Aufgabenstellung: Führen Sie den Bericht über die Rodung im Storck-Wald im Anschluss an seinen letzten Satz weiter.

Seitenauszug:
═══

HalleRodung im Storck-Wald: Wo wird der Ersatz gepflanzt?

Für den Bereich, der von den Klimaaktivisten besetzt ist, wird es keinen Ersatz geben

Rolf Uhlemeier

- © Ulrich Fälker
© Ulrich Fälker

Halle/Werther. Man muss unterscheiden zwischen den Flächen, die für die Storck-Erweiterung benötigt werden und den Flächen für die Umlegung des Laibaches", erklärte Kreissprecher Jan Focken am Mittwoch. „Für den Bereich, der derzeit von den Klima-Aktivisten besetzt worden ist, wird es keine Ausgleichsflächen geben. „Das ist jetzt Wald und wird künftig Wald mit Bach sein. Dafür werden die Bäume gefällt."

═══

Rohdaten:
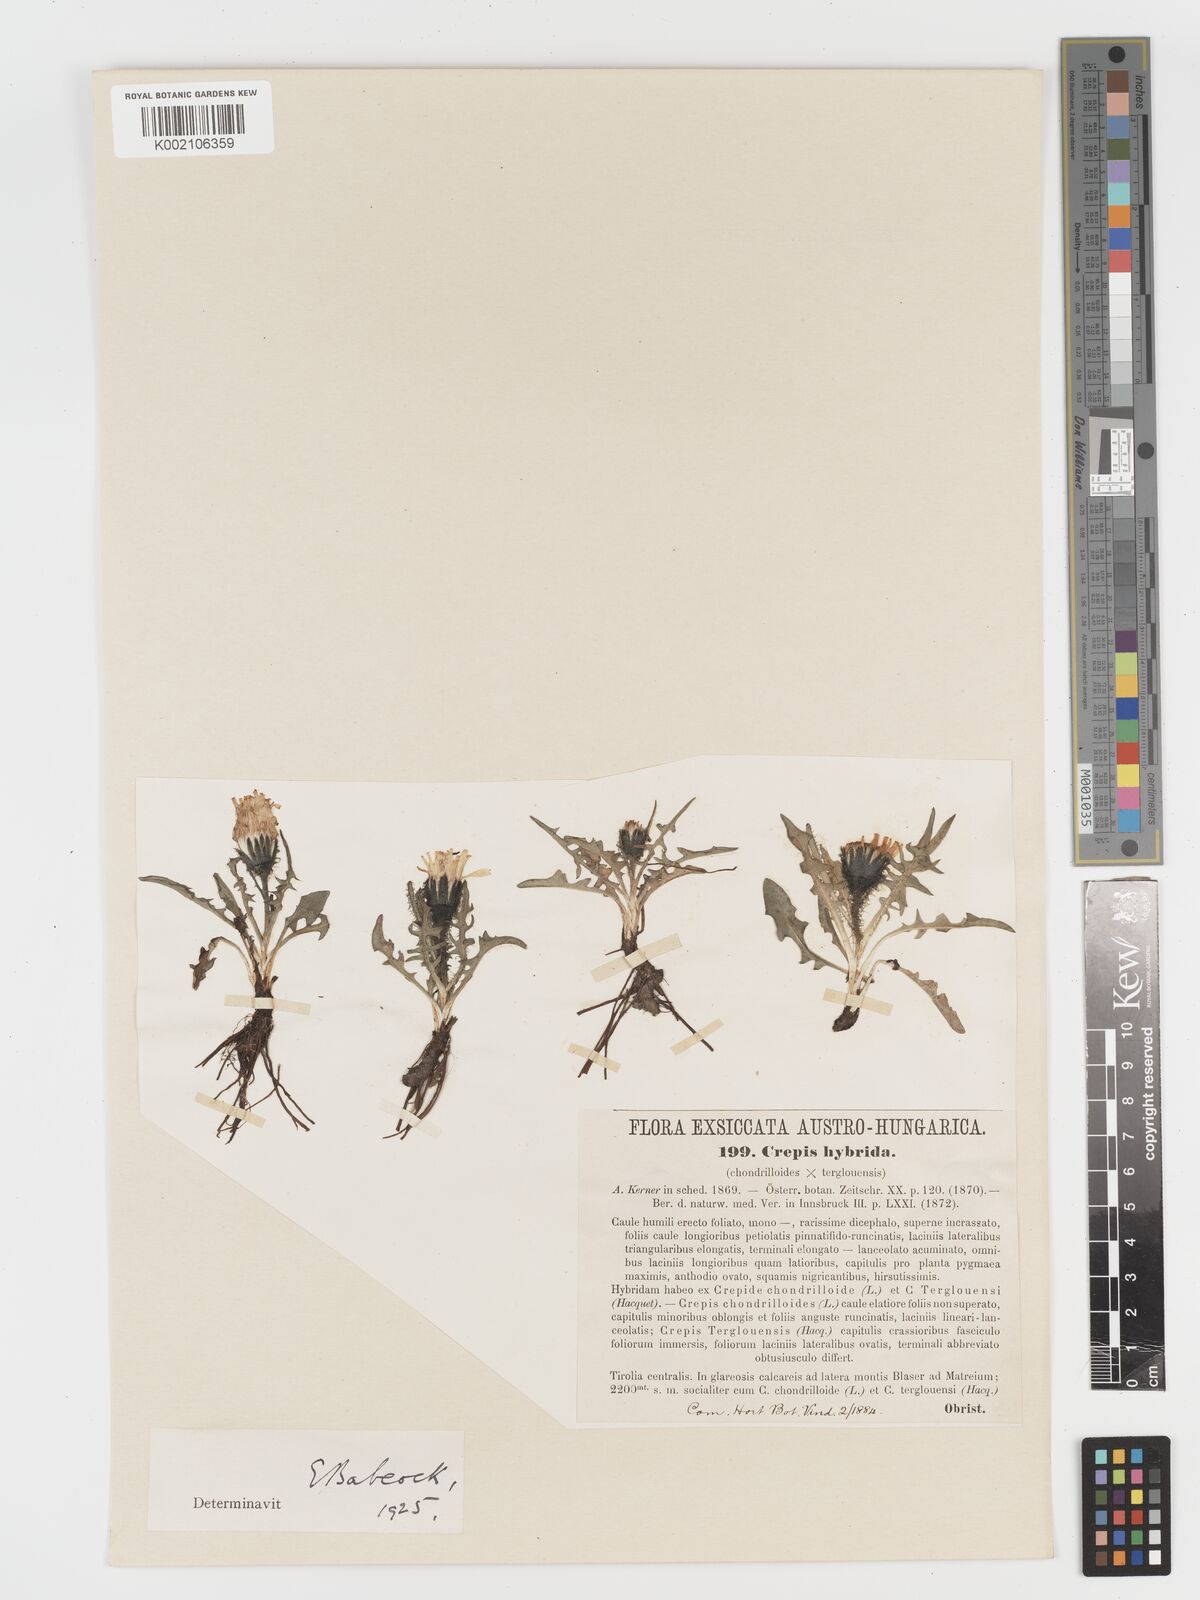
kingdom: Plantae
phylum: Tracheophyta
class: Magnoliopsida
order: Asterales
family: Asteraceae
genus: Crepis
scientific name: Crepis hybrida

═══

Antwortfeld:
Grundsätzlich anders sieht es für die Flächen aus, die Storck für die Erweiterungspläne benötigt. „Der Ausgleich in einem Umfang von acht Hektar wird in Werther erfolgen", erklärte Jan Focken weiter. Nach seinen Angaben befindet sich die größte Fläche mit rund sechs Hektar im Bereich der dortigen Warmenau und wird derzeit als Ackerland genutzt.

Zudem gibt es noch zwei kleinere Flächen, die laut Focken aber noch nicht identifiziert sind, weil ein Flächentausch angestrebt wird. Darüber hinaus wird eine kleine Fläche unweit des Firmensitze auf der anderen Seite des Laibaches aufgeforstet.